她一看情況不妙,迅速將銀針收進懷裡,邊往外走邊說:
“哥哥,我先走了嗷!”
說完還沒等趙盡忠答話,她就一溜煙往外跑,沒了蹤影。
趙盡忠看了眼桌上的飯菜,猜到周若應該還是不喜歡吃這些東西。
他雖然擔心,可他也不會過於強迫周若做她不喜歡的事情。
周若逃離武德院後,直奔後院而去。
昨日一天兩頓,她都被迫吃飯肉菜和水果,很不習慣,也不喜歡。
而且她發現,相比於肉類,她更喜歡米飯和蔬菜。
她對肉的味道實在喜歡不起來。
自從那日到後院尋找百年天蟾後,周若一直對後院的果林念念不忘。
加上昨日吃得很不開心,現在她更想安靜地享受一頓純粹的果子宴了。
走進後院,周若就像撒歡的兔子般在果樹林裡上躥下跳。
一會兒摘梨吃,一會兒掰香蕉,一會兒吃橙子......好不歡快!
不稍半刻鐘,周若的小肚子便鼓了起來。
看著滿樹林眼花繚亂的果子,周若很苦惱。
她想吃的太多了,奈何肚子裝不下了。
她又在果樹林裡轉了轉,在邊上看見了一片矮叢林。
裡面長滿了密密麻麻的小果子,有紅色的,也有黑色的。
“咦?這些是什麼果子?”周若雙眼放光,嘴角掛著一絲口水。
儘管已經飽腹,但還是忍不住伸手去摘了一顆放進嘴裡。
“嗯!好好吃哦!”
周若又往裡去,摘那些深黑色果子吃,味道更甜。
由於個子太小,她伸手往前夠的時候栽倒在樹叢裡。
她乾脆就直接坐在樹叢中吃了起來。
佔據了天時地利,周若一伸手就能薅一把果子,然後直接塞進嘴裡。
嘴巴塞得滿滿的,果汁濺到嘴邊,她用袖子一抹。
手上沾滿果汁,又往身上一抹。
不稍片刻,嘴上、臉上、衣袖上、衣服上......
紅一塊、紫一塊,整個人跟進了染缸似的。
但周若毫不在意,自由歡快地享受著美味的“盛宴”。
就在周若吃得津津有味的時候,樹林邊上有人發出一聲慘叫。
接著周若就聽到咒罵聲:“天殺的,這鼠夾怎的就放在這個地方,哎喲我的腳啊!”
聽見有人受了傷,周若也顧不上吃,奮力掙扎著從樹叢中鑽出來,往邊上走去。
她遠遠就看見一婦人坐倒在地,雙手扶著小腿,嘴上不停地說話,一副痛苦的樣子。
走近一看,原來是管家的媳婦,大家都叫她七嬸,周若認得她。
七嬸人不壞,就是喜歡貪小便宜。
“七嬸七嬸,你怎麼啦?”周若小跑過去。
“小姐?”七嬸喜出望外,她正苦惱著不知道該怎麼辦。
平日裡主要是由她負責看顧果林,除非是下人換值,否則來這裡的人不多。
此時若非遇上週若,她不知道要等到什麼時候才會有人來。
周若走近一看,七嬸的右腿被大鼠夾給夾住,鮮血不停往外滲,鼠夾上滴滿了血。
周若下意識就要去將鼠夾掰開,她試了一下,力氣太小,根本掰不開。
同時七嬸也被嚇得喊道:“小姐不可不可!這東西你掰不開的。
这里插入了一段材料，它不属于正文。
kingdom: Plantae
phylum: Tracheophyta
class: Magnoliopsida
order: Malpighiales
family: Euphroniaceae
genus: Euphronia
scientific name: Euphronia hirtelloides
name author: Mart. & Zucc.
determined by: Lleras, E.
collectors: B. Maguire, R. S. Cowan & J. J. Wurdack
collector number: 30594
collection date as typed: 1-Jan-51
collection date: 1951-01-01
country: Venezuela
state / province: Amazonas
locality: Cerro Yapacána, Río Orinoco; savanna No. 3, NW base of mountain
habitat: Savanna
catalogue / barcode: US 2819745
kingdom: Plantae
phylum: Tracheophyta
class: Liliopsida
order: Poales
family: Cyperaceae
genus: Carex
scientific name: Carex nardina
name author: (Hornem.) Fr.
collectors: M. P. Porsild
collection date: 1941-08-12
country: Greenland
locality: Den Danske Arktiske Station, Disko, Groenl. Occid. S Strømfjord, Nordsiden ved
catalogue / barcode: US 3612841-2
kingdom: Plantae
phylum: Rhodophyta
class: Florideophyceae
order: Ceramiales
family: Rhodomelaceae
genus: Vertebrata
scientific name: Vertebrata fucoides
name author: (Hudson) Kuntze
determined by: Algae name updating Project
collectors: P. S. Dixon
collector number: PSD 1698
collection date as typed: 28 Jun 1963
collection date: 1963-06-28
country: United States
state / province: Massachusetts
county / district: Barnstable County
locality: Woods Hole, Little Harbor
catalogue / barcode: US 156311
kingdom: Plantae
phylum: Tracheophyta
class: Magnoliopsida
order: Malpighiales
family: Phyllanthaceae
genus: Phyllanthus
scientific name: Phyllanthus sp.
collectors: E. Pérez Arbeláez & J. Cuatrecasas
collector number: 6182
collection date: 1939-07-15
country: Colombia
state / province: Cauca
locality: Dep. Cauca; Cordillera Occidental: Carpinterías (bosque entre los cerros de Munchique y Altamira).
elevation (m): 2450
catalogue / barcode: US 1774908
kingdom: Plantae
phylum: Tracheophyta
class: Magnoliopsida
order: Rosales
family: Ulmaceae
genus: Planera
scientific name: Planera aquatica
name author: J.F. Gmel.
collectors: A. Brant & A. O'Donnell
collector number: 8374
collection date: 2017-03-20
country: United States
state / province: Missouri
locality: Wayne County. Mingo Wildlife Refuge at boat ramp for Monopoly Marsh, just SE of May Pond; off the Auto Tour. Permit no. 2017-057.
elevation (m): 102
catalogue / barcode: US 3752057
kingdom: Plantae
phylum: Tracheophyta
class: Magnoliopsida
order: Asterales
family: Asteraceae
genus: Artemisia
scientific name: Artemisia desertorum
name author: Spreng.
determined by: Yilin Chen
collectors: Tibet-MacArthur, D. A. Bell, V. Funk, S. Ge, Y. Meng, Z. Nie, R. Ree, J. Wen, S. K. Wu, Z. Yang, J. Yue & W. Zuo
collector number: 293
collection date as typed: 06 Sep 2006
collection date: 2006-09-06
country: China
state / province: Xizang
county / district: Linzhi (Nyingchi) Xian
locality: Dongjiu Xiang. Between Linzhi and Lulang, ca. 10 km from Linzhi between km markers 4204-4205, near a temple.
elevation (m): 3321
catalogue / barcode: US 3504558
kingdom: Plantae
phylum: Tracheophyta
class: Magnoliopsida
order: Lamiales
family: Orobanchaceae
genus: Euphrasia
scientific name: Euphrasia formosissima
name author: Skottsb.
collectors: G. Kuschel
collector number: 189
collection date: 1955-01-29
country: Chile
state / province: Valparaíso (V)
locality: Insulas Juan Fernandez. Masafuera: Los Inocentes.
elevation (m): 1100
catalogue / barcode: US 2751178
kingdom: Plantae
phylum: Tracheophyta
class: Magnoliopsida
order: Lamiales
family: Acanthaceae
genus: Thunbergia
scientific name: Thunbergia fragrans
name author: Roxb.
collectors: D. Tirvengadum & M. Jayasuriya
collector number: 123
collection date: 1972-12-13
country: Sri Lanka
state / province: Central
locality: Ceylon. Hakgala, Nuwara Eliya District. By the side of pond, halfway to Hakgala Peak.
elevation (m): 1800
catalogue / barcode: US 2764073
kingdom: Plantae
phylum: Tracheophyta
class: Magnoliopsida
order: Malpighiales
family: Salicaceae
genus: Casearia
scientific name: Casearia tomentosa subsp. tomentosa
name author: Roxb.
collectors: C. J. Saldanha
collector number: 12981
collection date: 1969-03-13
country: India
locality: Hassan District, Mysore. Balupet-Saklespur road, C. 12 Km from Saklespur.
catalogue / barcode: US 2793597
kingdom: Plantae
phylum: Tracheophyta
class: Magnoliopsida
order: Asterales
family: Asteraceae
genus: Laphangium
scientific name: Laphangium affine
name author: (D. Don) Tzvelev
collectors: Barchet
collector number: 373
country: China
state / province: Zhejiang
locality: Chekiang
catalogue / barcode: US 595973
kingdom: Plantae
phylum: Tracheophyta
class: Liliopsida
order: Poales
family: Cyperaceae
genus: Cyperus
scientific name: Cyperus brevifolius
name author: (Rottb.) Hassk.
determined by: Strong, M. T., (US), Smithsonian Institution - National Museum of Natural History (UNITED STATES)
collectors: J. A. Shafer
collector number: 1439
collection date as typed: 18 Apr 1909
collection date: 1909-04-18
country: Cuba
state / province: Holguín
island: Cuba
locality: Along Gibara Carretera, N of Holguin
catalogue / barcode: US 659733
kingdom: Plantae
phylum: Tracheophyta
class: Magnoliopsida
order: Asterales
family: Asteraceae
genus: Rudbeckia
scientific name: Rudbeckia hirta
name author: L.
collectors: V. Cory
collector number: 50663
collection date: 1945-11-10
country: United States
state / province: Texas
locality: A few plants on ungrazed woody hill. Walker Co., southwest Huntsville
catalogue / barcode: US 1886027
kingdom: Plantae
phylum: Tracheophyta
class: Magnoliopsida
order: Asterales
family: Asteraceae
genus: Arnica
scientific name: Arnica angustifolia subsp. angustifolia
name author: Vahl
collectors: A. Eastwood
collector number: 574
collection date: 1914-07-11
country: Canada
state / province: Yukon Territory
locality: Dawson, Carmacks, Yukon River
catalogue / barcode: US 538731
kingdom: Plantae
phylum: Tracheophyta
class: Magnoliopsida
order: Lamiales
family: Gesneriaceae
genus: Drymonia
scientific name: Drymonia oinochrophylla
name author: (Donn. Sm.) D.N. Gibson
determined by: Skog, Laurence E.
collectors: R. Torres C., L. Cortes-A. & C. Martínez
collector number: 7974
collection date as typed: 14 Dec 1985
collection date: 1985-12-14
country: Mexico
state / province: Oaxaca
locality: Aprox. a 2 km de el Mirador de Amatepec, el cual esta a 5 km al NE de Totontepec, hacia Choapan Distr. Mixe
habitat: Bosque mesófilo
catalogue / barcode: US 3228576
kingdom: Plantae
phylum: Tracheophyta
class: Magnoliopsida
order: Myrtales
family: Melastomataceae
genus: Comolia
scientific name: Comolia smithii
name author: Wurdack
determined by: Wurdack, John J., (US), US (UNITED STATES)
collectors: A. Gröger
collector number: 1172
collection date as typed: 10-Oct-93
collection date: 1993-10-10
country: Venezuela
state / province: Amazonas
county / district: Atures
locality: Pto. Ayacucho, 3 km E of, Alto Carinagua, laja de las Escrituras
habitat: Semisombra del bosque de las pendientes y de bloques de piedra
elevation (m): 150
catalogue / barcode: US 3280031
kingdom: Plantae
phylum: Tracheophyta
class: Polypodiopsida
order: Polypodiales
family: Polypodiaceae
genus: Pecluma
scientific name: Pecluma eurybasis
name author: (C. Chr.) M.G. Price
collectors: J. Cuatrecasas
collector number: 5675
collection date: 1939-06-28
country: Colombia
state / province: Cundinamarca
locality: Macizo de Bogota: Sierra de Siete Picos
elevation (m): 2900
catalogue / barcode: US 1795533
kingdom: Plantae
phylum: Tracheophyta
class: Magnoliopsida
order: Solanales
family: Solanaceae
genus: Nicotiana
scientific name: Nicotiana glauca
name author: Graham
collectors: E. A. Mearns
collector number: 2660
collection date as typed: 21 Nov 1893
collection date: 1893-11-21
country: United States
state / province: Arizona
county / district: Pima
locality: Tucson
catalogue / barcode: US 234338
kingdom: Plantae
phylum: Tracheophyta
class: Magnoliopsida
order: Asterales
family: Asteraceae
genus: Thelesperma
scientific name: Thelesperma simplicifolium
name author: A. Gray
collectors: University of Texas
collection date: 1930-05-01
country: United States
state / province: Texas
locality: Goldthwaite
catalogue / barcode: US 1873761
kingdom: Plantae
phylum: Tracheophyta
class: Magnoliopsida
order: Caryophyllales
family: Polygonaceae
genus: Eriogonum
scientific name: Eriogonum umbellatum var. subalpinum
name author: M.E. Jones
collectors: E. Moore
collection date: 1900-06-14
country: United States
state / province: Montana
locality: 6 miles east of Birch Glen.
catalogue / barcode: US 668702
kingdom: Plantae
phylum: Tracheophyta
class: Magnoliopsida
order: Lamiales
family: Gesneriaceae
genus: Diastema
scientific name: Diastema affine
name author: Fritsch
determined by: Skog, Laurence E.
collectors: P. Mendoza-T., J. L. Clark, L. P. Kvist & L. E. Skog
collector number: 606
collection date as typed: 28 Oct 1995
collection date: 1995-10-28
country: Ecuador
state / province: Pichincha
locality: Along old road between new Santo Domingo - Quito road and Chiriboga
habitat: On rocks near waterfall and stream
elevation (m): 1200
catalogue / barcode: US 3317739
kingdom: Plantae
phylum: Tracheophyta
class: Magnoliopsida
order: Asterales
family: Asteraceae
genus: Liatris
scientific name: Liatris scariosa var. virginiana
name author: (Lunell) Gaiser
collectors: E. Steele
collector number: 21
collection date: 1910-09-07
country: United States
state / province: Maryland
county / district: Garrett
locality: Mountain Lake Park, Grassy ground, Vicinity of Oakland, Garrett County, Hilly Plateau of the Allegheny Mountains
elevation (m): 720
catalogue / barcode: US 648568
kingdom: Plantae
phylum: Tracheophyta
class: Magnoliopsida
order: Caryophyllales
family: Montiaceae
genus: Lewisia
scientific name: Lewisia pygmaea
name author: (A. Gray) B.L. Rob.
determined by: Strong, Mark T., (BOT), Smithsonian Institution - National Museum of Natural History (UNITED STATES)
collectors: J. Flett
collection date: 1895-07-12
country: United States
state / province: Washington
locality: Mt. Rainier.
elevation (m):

”
七嬸額頭上豆大的汗珠一滴滴往下掉,鼠夾刺進她的肉裡,鑽心的疼。
“小姐,去叫人,去幫我叫人。”七嬸強忍著疼痛,氣息一抽一抽地說著。
周若盯著七嬸腳上不停湧出的血水,“七嬸,這個血不能流太久,會成乾屍!”
七嬸看周若指著自己的傷口,一本正經地說,但就是一動不動。
她當然知道這血不能流太久啊!
“所以小姐,快些幫我去喊人好不好?”七嬸心急如焚。
“七嬸,你閉上眼睛嗷。”周若說。
“幹...幹啥?”七嬸疼得無法思考,雖然疑惑,但也聽從指令。
就當七嬸閉眼的功夫,周若手掌在傷口上一揮,血止住了。
“嗯?怎麼七嬸的傷口上有暗氣?這夾子有毒?”周若小聲嘀咕。
七嬸也不知道周若想幹什麼,睜開眼睛,就看見她嘰嘰咕咕地說話。
她以為周若在玩著逗她,她心裡有氣又不敢跟周若發火。